Trends and Uncertainties Impacting Financial Results
Our financial condition and operating results have historically fluctuated on a quarterly or annual basis. We expect these periodic fluctuations
will continue to be impacted by a number of trends and uncertainties, including the following:
Regulatory Approvals and Actions
•
Sales of new products are subject to local government regulations. The requirements and timelines to receive regulatory clearance can vary
substantially from country to country and delays may impact our ability to expand
62
our worldwide customer base and bring products to market in a competitive timeframe. These delays, or failure to receive regulatory
approval could adversely impact our revenue and results of operations.

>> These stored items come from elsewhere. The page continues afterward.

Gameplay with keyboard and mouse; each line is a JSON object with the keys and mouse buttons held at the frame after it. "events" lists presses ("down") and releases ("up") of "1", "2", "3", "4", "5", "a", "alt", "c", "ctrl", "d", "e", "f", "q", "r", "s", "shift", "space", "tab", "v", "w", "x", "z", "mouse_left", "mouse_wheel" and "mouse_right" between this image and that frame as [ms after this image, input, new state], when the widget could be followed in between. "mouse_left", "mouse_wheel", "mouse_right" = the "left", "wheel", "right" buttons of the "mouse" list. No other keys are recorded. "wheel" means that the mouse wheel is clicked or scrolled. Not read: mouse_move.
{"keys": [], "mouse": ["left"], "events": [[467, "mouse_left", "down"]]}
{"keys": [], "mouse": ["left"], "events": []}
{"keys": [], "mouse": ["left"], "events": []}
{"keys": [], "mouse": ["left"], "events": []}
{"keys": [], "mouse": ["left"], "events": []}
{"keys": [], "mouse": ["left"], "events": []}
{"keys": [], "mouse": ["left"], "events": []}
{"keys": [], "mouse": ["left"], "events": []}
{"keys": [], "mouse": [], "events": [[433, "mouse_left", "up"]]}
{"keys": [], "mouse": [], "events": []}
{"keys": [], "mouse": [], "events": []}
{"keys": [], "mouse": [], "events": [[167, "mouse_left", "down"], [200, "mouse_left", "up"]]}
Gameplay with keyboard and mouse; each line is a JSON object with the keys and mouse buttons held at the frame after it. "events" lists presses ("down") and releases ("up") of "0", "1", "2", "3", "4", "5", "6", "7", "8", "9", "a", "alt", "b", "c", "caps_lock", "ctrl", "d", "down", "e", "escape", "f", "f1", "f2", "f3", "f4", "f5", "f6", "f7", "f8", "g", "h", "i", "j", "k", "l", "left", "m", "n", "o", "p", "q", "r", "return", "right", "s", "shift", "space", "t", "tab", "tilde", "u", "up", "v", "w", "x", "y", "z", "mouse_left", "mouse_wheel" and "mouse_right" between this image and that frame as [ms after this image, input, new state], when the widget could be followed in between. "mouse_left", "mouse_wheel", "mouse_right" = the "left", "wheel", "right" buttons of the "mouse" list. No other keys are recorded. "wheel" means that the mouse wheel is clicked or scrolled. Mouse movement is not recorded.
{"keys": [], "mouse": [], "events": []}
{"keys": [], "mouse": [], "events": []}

• Any adverse event involving any products that we distribute could result in future corrective actions, such as recalls or customer
notifications, or regulatory agency action, which could include inspection, mandatory recall or other enforcement action. Any action by
regulatory bodies against us, and any regulatory challenges we encounter could have a negative impact on our product sales and harm our
reputation.
Product - Launches and Reimbursement
• We expect our business to be impacted by the introduction of new diabetes devices and treatments by us or our competitors. The success of
our products is variable and we believe it correlates to market acceptance, anticipated product launches and commercial availability. We
anticipate that our Tandem Choice program, and its related financial and accounting impact, may continue to materially impact our business
until the conclusion of the program.
• We have historically experienced higher net sales in our third and fourth quarters compared to the first half of the year. We believe our July
2023 announcement of FDA clearance of Tandem Mobi and its anticipated launch impacted the timing of purchasing decisions by our
current and prospective customers in the second half of 2023 up through the U.S. commercial availability of Tandem Mobi in February
2024, resulting in delays that were unlike historical seasonal patterns or purchasing behaviors. Regulatory approval and/or upcoming
launches of other new Tandem or competitor products could also adversely impact timing of purchasing decisions.
•
In periods following new product launches, particularly with new hardware platforms, our cost of sales may increase on a per unit basis
until the new products achieve manufacturing scale and operating expenses may be elevated by increased sales and marketing spend to
support the product launches.
• Our revenue and results of operations may be impacted by the failure to secure or retain adequate coverage or reimbursement for our
current and future products from third-party payors, as well as changes in reimbursement structures.
Foreign Markets
• We have expanded our business and launched new products in select geographies outside the United States. The ordering patterns of our
distributors outside the United States is highly variable from period to period. For example, we began operations of a European distribution
center beginning in the third quarter of 2022, which led to downward adjustments of inventory levels at our distributors starting in late 2022
and continuing through the first half of 2023.
Seasonality
•
Seasonality in the United States is associated with annual insurance deductibles and coinsurance requirements of the medical insurance
plans used by our customers and the customers of our distributors. In the United States, we typically experience a higher volume of pump
shipments in the third and fourth quarters due to the nature of the reimbursement environment. Other factors that may impact sales across
the year include the timing of winter, summer and other seasonal holidays, particularly in our markets outside the United States, as well as
the anticipated launch of new products.
Macroeconomic Factors
• Global economic and market uncertainty, such as recessionary concerns, inflation, changes in discretionary spending and increased interest
rates have impacted our customers’ purchasing decisions and the buying patterns of our distributors.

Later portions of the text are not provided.